In May of 2007, Red Hat announced its Liberation Fonts in response to "proprietary fonts present[ing] a barrier to truly open documents in that Microsoft will not license others to redistribute [their popular] fonts." These fonts are metric equivalents: "the fonts assume the identical horizontal spacing as the Microsoft fonts such that, when substituted for the Microsoft fonts, a line of text is identically displayed."
Why does it matter, are there alternatives fonts that really work, and how do you use them?
Why
The college class assignment is to type 10 pages. You type 10 and turn it in. A week later, the teacher returns your paper marked down for not following directions. The teacher says it was only 8 pages. The problem: you used Bitstream Vera Serif which has large leading (vertical space). The teacher didn't have Bitstream Vera Serif and the word processor substituted Times New Roman. The dimensions of each letter vary between fonts and can cause dramatic differences in layout.
Also, when your employer asks for an application in Microsoft Word .doc format, it isn't the time for gambling with document formats and fonts.
Recently there have been many debates about open document standards. Steven J. Vaughan-Nichols points out the problem is bigger than OOXML vs. OpenDocument. Within documents of any format, standards fonts are still necessary to reproduce the document faithfully.
Finding real metric equivalents
To find the best metric equivalent fonts for the ubiquitous Times New Roman and Arial, I ran some tests.
Against Times New Roman (a serif font) I tested Liberation Serif, Nimbus Roman No9 L, FreeSerif, Bitstream Vera Serif, and Linux Libertine, and the results were mixed. In the horizontal test, FreeSerif better matched Times New Roman than Liberation Serif by a small amount, but Liberation Serif did very well overall.
In the sans-serif fonts tests, Liberation Sans did an excellent job and was the only close match to Arial. See for yourself: the results are available as a PDF and, if you have the fonts installed, as an OpenDocument text .odt file.
Hinting
The Liberation Serif font behavior different according to font hinting. If you use Gnome and want a precise replacement with the Liberation fonts, disable font hinting. The problem is fixed in OpenOffice.org 2.4 (issue 77968).
To replace or to not replace
Should you use the Microsoft TrueType Core fonts or slightly-more-open-source alternatives? It depends.
When your documents are either distributed by PDF, internally within a company that uses the same fonts, or not at all, it's simply your preference.
When documents may be distributed, consider using open source fonts—surprise—by Microsoft. The Core Web fonts are Andale Mono, Arial, Comic Sans MS, Courier New, Georgia, Impact, Times New Roman, Trebuchet MS, Verdana, and Webdings. These de-facto standard fonts are available under an irrevocable open source license and hosted on SourceForge.net (which has strict policies on licenses).
The new Microsoft ClearType Font Collection (standard in Vista and Office 2007) is a different beast. Because of the restrictive license, I suggest not using these fonts for new documents. However, you will encounter them, so you must choose between installing them and font replacement.

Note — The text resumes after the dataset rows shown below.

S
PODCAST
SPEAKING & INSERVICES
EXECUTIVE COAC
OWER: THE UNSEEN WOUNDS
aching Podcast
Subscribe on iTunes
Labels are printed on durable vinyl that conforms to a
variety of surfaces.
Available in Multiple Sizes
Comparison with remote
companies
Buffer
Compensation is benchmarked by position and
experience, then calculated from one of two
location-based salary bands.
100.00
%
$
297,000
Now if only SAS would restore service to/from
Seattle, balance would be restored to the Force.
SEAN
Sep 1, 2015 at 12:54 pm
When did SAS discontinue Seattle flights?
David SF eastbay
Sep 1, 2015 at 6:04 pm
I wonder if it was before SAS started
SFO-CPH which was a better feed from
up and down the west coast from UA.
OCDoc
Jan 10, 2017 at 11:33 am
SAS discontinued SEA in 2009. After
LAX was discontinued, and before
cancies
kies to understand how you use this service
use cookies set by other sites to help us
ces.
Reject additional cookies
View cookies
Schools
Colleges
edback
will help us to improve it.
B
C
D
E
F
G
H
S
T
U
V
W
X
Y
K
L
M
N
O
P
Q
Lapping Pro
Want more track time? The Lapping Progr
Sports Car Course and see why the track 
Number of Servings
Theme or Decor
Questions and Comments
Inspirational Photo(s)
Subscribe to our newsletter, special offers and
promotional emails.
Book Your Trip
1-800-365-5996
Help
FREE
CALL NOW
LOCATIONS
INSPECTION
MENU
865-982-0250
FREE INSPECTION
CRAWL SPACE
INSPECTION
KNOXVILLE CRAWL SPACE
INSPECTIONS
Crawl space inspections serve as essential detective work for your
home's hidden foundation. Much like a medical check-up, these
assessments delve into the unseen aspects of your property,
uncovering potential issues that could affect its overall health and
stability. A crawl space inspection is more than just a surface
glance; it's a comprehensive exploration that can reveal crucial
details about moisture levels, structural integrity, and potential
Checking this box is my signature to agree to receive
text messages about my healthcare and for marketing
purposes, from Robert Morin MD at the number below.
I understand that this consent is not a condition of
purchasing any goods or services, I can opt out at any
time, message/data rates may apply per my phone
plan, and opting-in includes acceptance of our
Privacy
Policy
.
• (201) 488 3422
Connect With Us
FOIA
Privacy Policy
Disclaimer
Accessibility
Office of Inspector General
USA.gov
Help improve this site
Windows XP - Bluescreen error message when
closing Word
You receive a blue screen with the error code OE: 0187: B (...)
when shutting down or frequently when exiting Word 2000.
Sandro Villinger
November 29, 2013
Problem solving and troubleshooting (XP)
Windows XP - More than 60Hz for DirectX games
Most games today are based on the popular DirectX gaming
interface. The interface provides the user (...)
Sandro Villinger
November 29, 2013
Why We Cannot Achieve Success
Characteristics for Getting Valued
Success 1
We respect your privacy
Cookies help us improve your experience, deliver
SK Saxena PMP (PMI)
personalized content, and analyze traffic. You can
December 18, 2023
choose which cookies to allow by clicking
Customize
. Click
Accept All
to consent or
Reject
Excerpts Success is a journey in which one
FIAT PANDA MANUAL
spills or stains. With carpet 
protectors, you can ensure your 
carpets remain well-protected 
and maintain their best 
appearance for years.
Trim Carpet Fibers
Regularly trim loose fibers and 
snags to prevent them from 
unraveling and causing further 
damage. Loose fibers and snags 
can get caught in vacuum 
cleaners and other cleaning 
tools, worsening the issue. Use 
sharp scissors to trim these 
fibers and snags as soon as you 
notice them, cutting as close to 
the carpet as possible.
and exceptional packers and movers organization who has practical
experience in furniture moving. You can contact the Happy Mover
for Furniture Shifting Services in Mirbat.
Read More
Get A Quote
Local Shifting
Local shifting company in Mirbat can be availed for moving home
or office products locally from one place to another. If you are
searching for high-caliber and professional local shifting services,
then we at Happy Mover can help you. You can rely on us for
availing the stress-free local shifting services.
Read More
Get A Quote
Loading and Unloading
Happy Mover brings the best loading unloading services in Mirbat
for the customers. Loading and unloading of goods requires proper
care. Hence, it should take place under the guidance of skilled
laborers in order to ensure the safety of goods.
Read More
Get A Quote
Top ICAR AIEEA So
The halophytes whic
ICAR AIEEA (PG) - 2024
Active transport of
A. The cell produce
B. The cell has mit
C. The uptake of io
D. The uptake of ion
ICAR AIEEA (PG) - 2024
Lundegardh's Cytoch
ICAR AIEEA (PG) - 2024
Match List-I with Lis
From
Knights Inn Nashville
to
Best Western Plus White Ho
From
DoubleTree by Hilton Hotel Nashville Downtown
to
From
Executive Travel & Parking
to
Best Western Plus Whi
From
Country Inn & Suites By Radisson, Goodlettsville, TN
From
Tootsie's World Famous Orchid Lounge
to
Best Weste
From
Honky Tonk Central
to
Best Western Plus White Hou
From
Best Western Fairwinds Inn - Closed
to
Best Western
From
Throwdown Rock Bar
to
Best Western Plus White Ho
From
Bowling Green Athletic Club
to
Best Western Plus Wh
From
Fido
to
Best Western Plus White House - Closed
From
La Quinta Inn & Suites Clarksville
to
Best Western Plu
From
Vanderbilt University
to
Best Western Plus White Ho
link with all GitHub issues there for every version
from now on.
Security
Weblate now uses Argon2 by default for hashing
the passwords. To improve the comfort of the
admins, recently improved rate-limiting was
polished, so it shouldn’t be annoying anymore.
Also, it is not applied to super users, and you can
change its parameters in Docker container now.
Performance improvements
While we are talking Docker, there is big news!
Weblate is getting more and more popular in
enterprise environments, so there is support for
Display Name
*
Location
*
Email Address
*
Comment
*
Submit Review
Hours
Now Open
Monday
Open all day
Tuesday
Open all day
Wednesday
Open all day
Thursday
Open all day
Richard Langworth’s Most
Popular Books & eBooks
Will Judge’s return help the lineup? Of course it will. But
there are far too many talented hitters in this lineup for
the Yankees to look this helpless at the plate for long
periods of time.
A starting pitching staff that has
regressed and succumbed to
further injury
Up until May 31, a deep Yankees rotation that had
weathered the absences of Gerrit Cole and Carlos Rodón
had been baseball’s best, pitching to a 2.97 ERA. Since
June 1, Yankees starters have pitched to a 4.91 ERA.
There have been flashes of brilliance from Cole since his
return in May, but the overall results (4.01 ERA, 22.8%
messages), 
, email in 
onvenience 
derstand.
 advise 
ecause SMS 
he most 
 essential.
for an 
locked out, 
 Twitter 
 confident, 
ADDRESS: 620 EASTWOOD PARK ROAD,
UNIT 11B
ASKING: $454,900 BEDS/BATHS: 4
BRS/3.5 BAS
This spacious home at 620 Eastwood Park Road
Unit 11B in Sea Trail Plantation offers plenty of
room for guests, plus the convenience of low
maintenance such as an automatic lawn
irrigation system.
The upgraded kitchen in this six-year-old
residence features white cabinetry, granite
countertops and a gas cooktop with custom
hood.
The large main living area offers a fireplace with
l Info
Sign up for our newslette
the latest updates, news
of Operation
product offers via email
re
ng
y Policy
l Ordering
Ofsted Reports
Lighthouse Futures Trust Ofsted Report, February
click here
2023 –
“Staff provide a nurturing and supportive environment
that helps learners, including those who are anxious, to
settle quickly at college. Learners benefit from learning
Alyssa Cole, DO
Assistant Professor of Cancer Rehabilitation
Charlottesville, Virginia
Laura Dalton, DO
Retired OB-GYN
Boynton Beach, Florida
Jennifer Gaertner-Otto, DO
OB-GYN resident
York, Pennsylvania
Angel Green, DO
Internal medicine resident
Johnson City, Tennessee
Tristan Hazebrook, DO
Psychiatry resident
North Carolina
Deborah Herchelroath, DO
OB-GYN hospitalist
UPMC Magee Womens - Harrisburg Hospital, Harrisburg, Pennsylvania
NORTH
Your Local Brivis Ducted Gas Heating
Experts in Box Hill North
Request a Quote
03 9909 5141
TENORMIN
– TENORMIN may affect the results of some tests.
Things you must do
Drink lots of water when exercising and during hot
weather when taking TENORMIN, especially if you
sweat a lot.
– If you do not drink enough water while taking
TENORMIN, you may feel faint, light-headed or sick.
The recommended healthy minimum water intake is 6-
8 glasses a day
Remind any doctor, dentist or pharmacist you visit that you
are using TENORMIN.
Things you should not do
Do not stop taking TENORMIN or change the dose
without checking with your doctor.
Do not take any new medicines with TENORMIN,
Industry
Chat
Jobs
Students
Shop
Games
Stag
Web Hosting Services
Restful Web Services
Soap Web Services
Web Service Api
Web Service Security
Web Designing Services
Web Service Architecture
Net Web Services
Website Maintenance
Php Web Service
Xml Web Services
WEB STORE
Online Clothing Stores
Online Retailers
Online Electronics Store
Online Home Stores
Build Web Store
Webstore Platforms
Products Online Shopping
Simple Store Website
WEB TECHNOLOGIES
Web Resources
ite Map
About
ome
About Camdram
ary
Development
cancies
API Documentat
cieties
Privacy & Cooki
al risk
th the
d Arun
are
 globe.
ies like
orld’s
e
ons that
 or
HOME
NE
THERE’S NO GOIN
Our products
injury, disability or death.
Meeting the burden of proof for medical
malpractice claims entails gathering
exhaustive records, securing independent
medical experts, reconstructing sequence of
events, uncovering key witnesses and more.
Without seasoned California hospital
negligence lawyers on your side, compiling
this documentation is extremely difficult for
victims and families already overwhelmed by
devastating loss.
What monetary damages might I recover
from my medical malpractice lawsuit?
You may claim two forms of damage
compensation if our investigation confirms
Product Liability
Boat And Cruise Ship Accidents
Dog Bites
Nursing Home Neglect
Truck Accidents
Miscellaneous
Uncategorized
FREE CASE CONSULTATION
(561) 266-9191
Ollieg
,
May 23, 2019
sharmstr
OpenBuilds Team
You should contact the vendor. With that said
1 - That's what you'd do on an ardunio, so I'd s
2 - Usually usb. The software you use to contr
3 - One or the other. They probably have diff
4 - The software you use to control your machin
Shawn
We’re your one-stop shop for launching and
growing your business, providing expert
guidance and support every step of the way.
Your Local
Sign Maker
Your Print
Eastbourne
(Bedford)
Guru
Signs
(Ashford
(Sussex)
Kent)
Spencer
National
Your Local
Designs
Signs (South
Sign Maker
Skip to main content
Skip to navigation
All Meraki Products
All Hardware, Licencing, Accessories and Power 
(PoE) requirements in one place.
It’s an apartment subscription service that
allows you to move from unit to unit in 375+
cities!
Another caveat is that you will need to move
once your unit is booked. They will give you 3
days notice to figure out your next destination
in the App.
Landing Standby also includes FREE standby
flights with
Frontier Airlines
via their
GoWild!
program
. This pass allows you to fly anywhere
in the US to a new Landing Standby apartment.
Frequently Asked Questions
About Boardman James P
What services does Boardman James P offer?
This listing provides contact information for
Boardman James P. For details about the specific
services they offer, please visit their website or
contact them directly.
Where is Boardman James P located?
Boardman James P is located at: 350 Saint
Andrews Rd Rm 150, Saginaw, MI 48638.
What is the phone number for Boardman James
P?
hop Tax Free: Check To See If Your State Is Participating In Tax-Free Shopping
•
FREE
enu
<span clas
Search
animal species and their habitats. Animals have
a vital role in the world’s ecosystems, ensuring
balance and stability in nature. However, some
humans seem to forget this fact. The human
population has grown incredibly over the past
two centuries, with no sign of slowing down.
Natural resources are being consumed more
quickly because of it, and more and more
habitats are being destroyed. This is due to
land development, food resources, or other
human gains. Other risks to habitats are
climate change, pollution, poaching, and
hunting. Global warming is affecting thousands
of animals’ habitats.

Replacement method #1: Fully automatic font substitution
If a font is used in a document but does not exist on the system, the system will guess a substitute. Sometimes it works well and other times not.
OpenOffice.org since version 2.3.0 has automatic substitution rules for the Red Hat Liberation fonts (issue 77470).
Some information is stored in the document. The OpenDocument Specification section 15.4.15 defines 6 generic font families: Roman, Swiss, Modern, Decorative, Script, and System. The Word .doc format may do the same. This font family system does not allow much granularity, so the results are not so good.
I tested this feature with Word 2007. In OpenOffice.org 2.3.1 I created a document with Liberation Sans and Liberation Serif fonts. When transferred via .doc to an XP system with Word 2007, it successfully guessed the family of font (serif vs. non-serif). However, the actual typeface was different, so the number of pages changed significantly.
Basically, don't rely on automatic replacement.
Replacement Method #2: Font fallback within a document
For any range of text, you can specify multiple fonts by typing them in the font selection bar separated by a semicolon. If you work with HTML and CSS, this will feel familiar to you.
OpenOffice.org picks the first listed font. Though OpenOffice.org can store and retrieve this information in both OpenDocument Text and Microsoft Word .doc formats, Microsoft Word 2007 does not support this feature and only uses the first font.
Replacement method #3: Font replacement in OpenOffice.org
At the OpenOffice.org level, you can specify font replacement rules. That means whenever OpenOffice.org encounters font X, it will use font Y instead.
- Open any OpenOffice.org application.
- Click Tools > Options.
- In the tree menu under OpenOffice.org, choose Fonts.
- Check the box Apply replacement table.
- Type the name of the Microsoft font in Font.
- In Replace with, type the name of the non-Microsoft font.